(Consignas):
a) Según el texto de origen, ¿con qué casa argentina se asoció Profilmes para producir El mariscal del infierno?
b) Transcribe sin cambios el pasaje del texto de origen que va de "Oigo hablar de" a "industria del cine.".

Oigo hablar de crisis en el cine desde que estoy en él, hace veinticinco años. Pero si algo debo subrayar en la crisis de estos últimos años son: una censura arbitraria con descarado favoritismo para los films extranjeros, cuya consecuencia es que hacemos un cine rosado para niños tontos, que parece ser la tónica que aplauden nuestras autoridades, Y un incumplimiento absoluto de todas las formas de subvención y apoyo estatal con las que debía contar nuestra industria del cine.

La trama de El mariscal del infierno (1974) es, a grandes rasgos, la siguiente: el mariscal Gilles de Lancré (Paul Naschy), repudiado por el rey, es empujado por su bella amante Georgelle (Norma Sebre) a la práctica de la nigromancia y la alquimia. Gaston de Malebranche (Guillermo Bradeston), un antiguo compañero de armas, llega a su feudo y no tarda en ponerse al frente de una cuadrilla de proscritos para combatir sus tropelías. Se trata de una nueva producción de Klimovsky y Paul Naschy para la casa barcelonesa Profilmes, para la ocasión asociada con la argentina Orbe Producciones. De ahí el doble protagonismo y la esquizofrenia genérica del guión del propio Jacinto Molina. Por un lado, la biografía apócrifa del siniestro Gilles de Rais, los detalles de sadismo y todo lo relativo a la nigromancia y la alquimia. Por otro, la película de capa y espada, deudora argumental de Robin Hood con sus duelos a espada y su lucha contra la tiranía. Si en el primer registro la cinta podría considerarse una más de las producciones de Naschy para Profilmes, en el segundo un excesivo mimetismo no hace sino ahondar el abismo que separa a El mariscal del infierno del modelo hollywoodense.

(Datos):
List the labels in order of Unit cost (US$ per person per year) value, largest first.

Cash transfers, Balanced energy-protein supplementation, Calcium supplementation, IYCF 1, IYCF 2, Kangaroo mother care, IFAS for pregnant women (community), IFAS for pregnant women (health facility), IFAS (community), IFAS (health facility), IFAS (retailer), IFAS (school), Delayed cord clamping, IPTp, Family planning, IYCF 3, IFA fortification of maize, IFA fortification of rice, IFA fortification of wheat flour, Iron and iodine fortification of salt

(Respuestas por consigna):
a) Con Orbe Producciones.

b)
Oigo hablar de crisis en el cine desde que estoy en él, hace veinticinco años. Pero si algo debo subrayar en la crisis de estos últimos años son: una censura arbitraria con descarado favoritismo para los films extranjeros, cuya consecuencia es que hacemos un cine rosado para niños tontos, que parece ser la tónica que aplauden nuestras autoridades, Y un incumplimiento absoluto de todas las formas de subvención y apoyo estatal con las que debía contar nuestra industria del cine.